By comparing the total numbers of flooded areas in the baseline scenario and in the NBS one, it was observed that the flood barrier might actually increase the flooded area just after it is overstepped, i.e., starting from a 5-year return period. Similar results were observed when the levee was slightly modified by both prolonging its initial portion to the south and raising the barrier crown by 1 or 2 m.

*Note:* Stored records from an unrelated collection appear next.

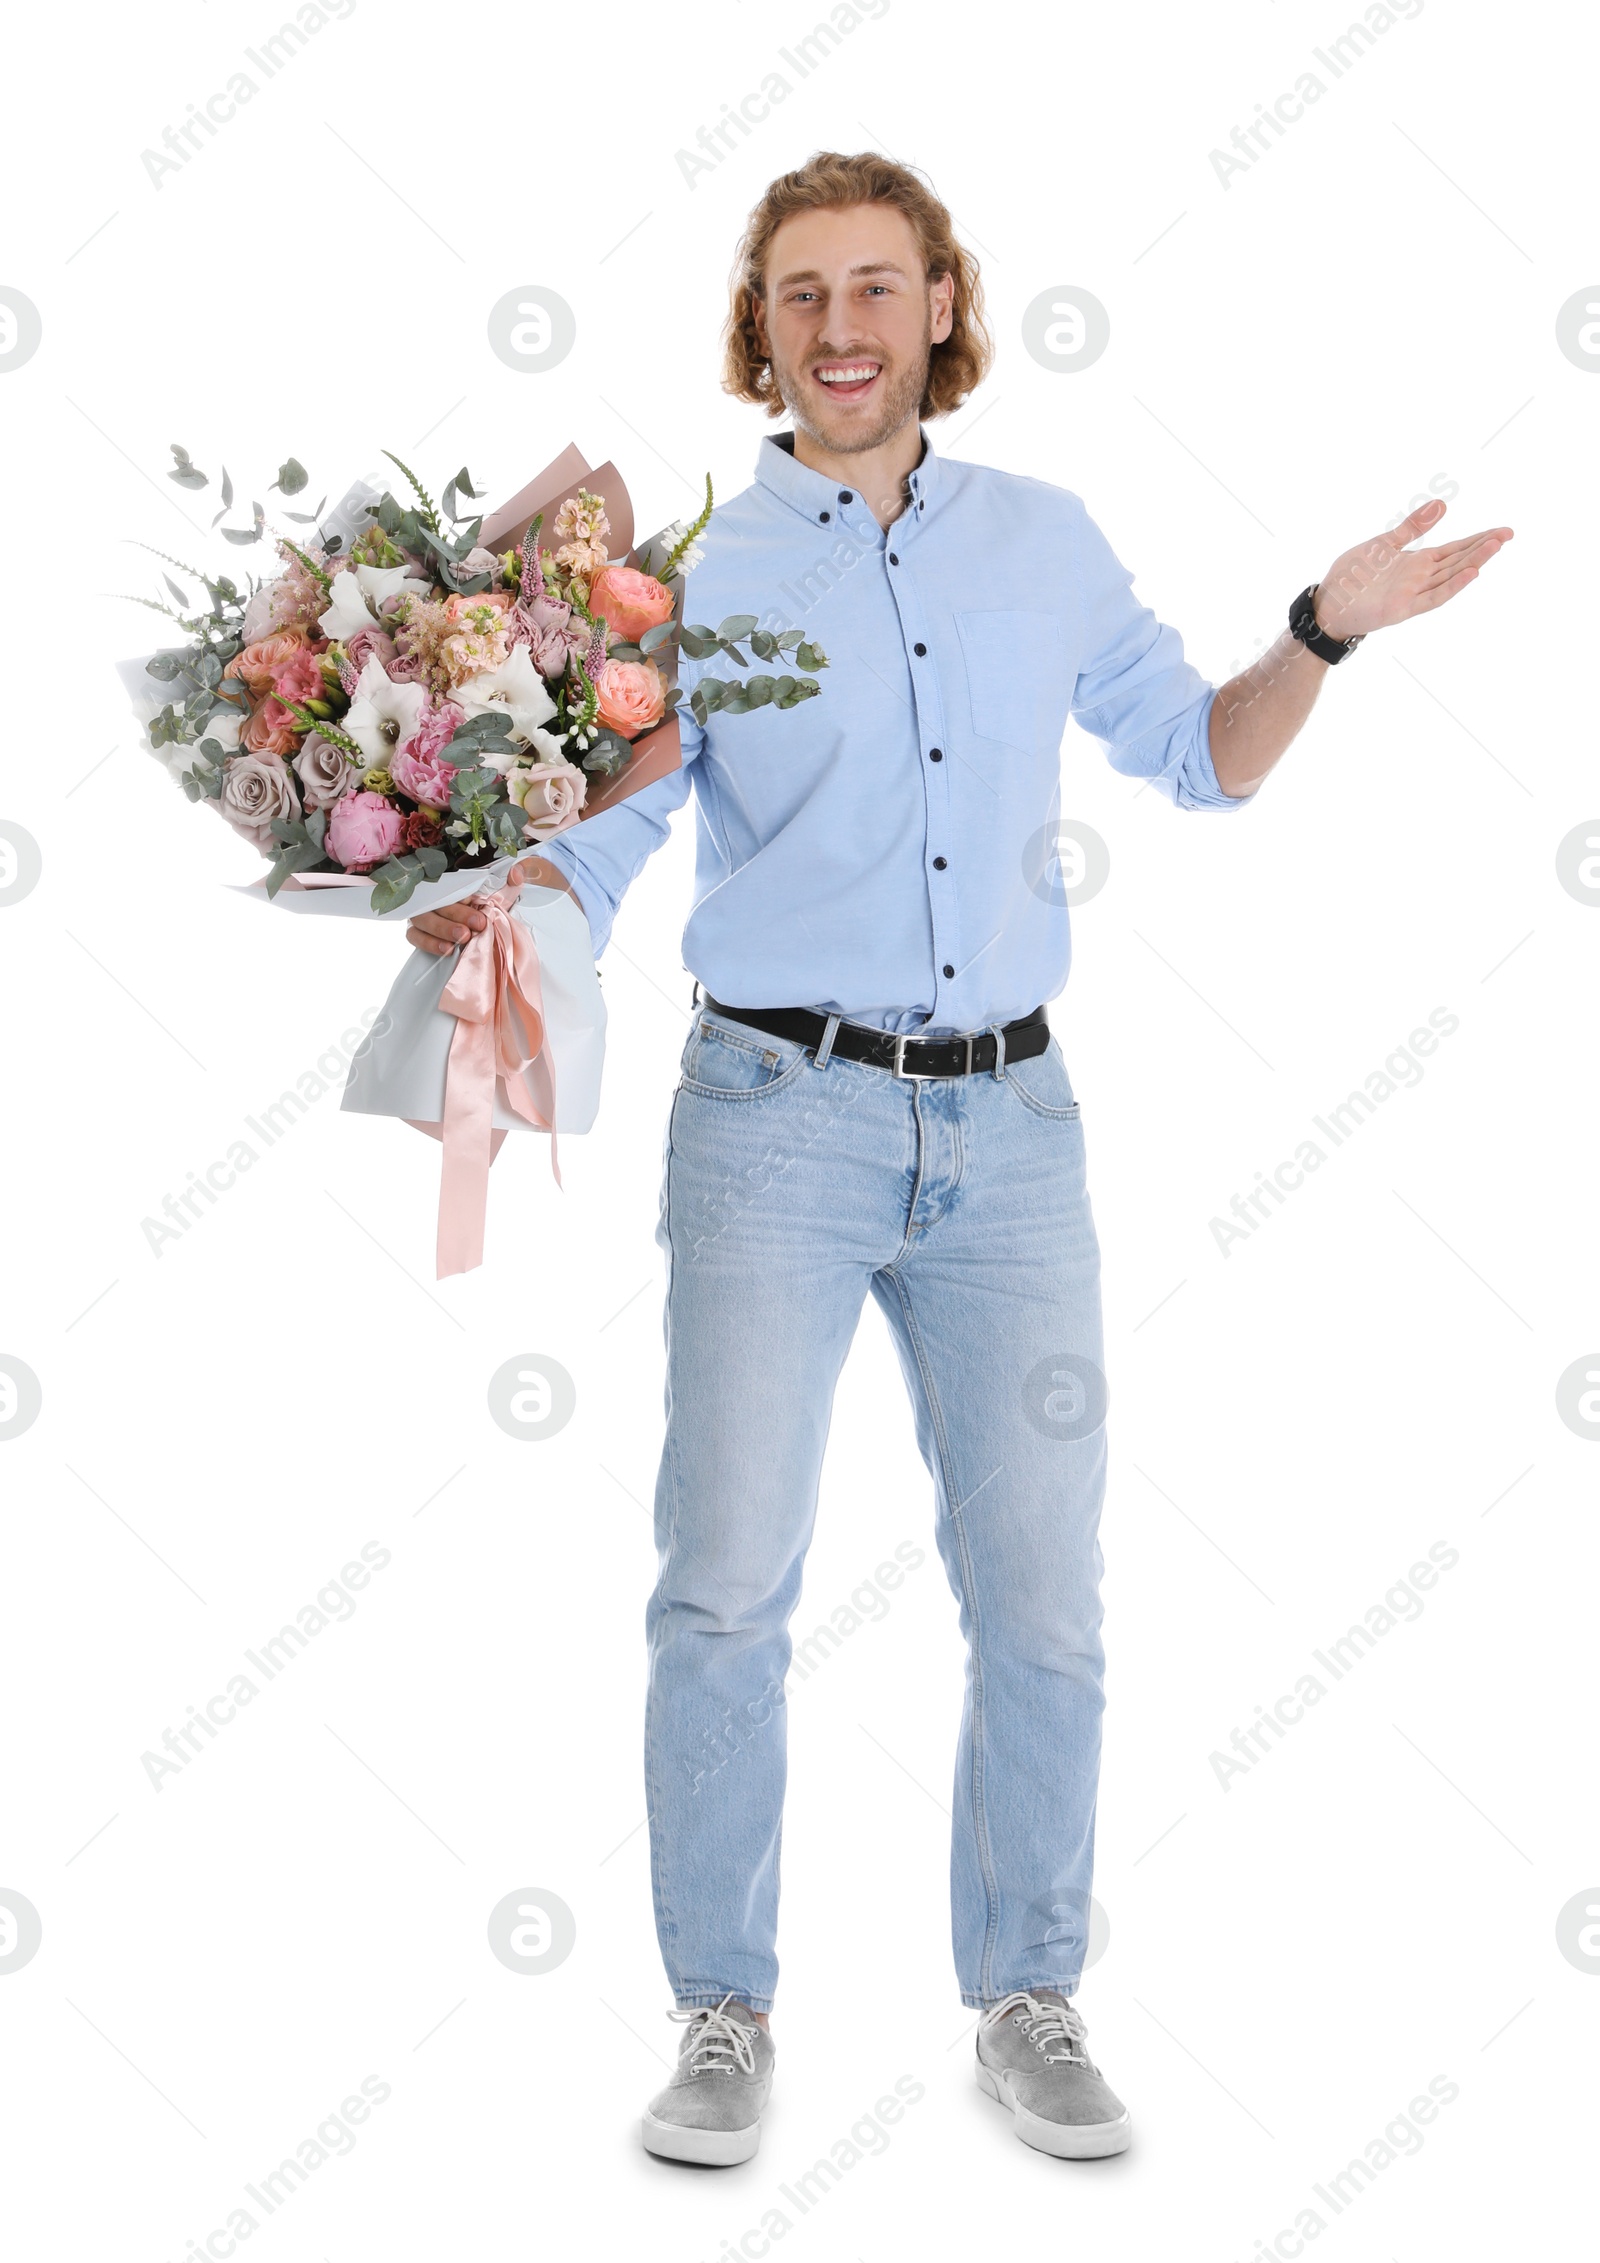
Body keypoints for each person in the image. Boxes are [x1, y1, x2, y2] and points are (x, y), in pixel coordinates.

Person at [407, 151, 1512, 2165]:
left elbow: (1199, 754)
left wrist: (1324, 632)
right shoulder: (692, 580)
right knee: (724, 1589)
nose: (839, 327)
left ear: (938, 309)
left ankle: (1024, 1994)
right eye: (802, 293)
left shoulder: (1044, 544)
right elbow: (616, 832)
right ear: (765, 329)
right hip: (773, 1122)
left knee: (1045, 1598)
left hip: (1009, 1131)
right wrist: (480, 890)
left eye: (875, 288)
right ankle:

A second simulation run was carried out considering the average situation of 5-day antecedent rainfall, AMC II, to assess the effectiveness of the flood barrier in less severe soil moisture conditions. In this case, the levee avoided the plain flooding for each return period not longer than 100 years. Furthermore, even in the case of a 200-year rainfall event, the extension of the flooded area was efficiently limited, and the flood did not threaten the Jorekstad settlements (Figure 3c).

4. Conclusions

Flooding is the major natural hazard threatening the Jorekstad study area and the river Gausa watershed. The methodology applied for flood hazard assessment in the frame of PHUSICOS project allowed generating high-resolution hazard maps of several stream flow conditions, such as flow velocity, flow depth and the extension of the possible flooded areas, for both the baseline and the NBS scenario, at different soil moisture conditions. Through FLO-2D modelling, the flooded areas were detected, and the maximum flow depth and the velocity were assessed for each analyzed 20 m of the study area at 2, 5, 10, 20, 25, 50, 100 and 200-year return periods.

In the most severe soil moisture conditions (AMC III), the flood barrier proved to be ineffective against rainfall events having return periods longer or equal to 5 years. Moreover, it showed the opposite effect of reducing stream flow conditions, since the flow overstepping the barrier was no longer spilled into the river. This provoked higher maximum flow depth and velocity and bigger flooded areas than in the baseline scenario.

Different physical features of the barrier (+140 m long, +2 m high) did not contribute to enhance its effectiveness. It is worth nothing that raising the earth barrier crown more than 2 m would not be technically and economically feasible, since its 2:1 sloped sides would entail a much greater footprint.

In average soil moisture conditions (AMC II), the simulations revealed how the planned NBS was fully effective against flooding caused by rainfall events having a return period longer than 100 years. Even when 200-year rainfall events occur, the flood barrier would limit the flooded areas and protect the exposed settlements.

Future applications of the methodology herein discussed should account for the hydraulic model having an even higher resolution, as long as glitches, due to data processing capacity, can be easily overcome.